The most-active July cotton contract on ICE Futures U.S. shot as high as 94.29 cents a lb before settling up 1.83 cents, nearly 2 percent, at 94.06 cents a lb.
Rising world financial markets bolstered fiber on solid company earnings. Climbing equities often support cotton prices, as they can contribute to greater buying power for consumer goods, including apparel.
The day's gains shot the second-month contract through the ceiling of its recent trading range and triggered chart-based buying by investors.
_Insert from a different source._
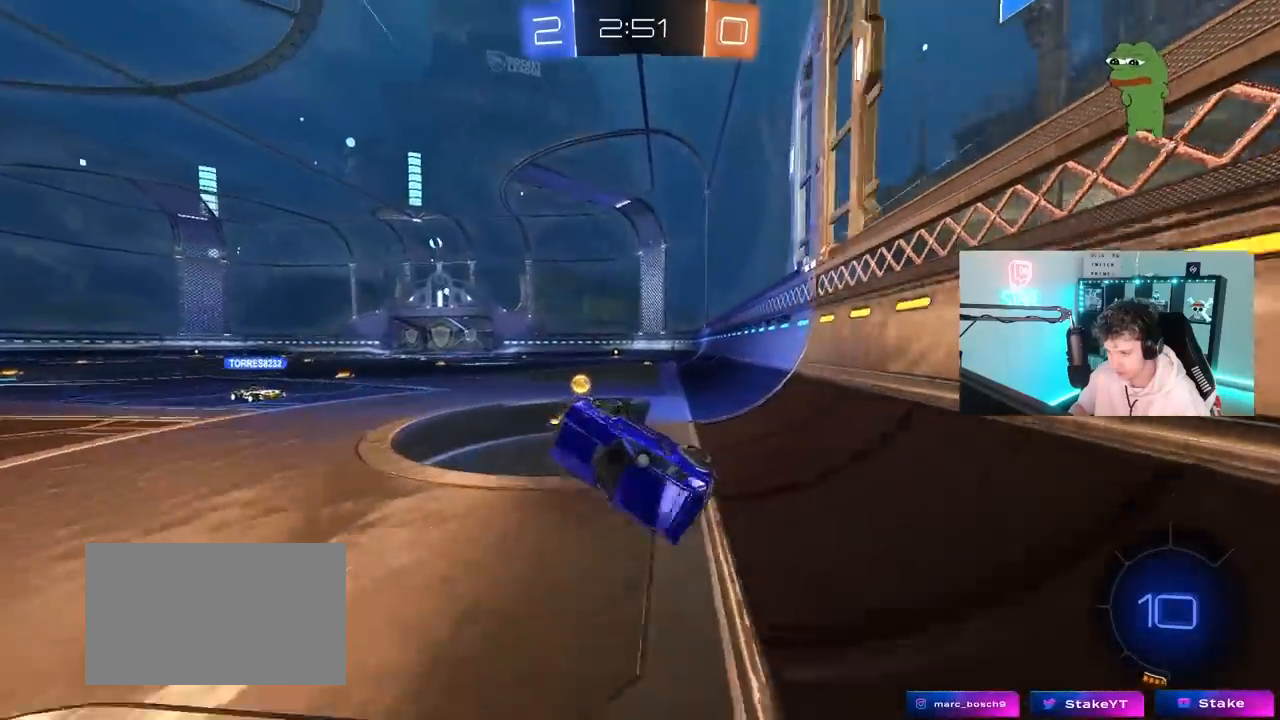
{"keys": ["shift", "w"], "mouse": [], "mouse_move": "still", "events": [[117, "space", "down"], [250, "s", "up"], [250, "space", "up"], [300, "a", "up"], [400, "w", "down"]]}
Farmers and merchants hedged bales early this season, leaving little trade selling in the market and prices ripe for Tuesday's short-covering rally, said Ron Lawson, a partner at commodity investment firm LOGIC Advisors in California.
"There's nothing left for sale. The market was pulled higher because of a vacuum (of selling)," Lawson said, noting buy-stops above recent highs.
Concerns over tight U.S. supplies sent cotton to two-year highs around 97 cents a lb last month after farmers in the world's biggest exporter produced fewer bales than forecast.
ICE stocks rose to nearly 310,100 bales on Monday, up from 304,500 bales previously, the most recent exchange data showed.
That was the highest level since late July, according to data compiled by Reuters.
Prices were also underpinned by weekly U.S. government data released after Monday's close showed the country's farmers are behind plantings progress in previous years.
Farmers across 15 states had planted 13 percent of forecast acres by the week ended April 27, compared with a prior five-year average of 18 percent during the same period.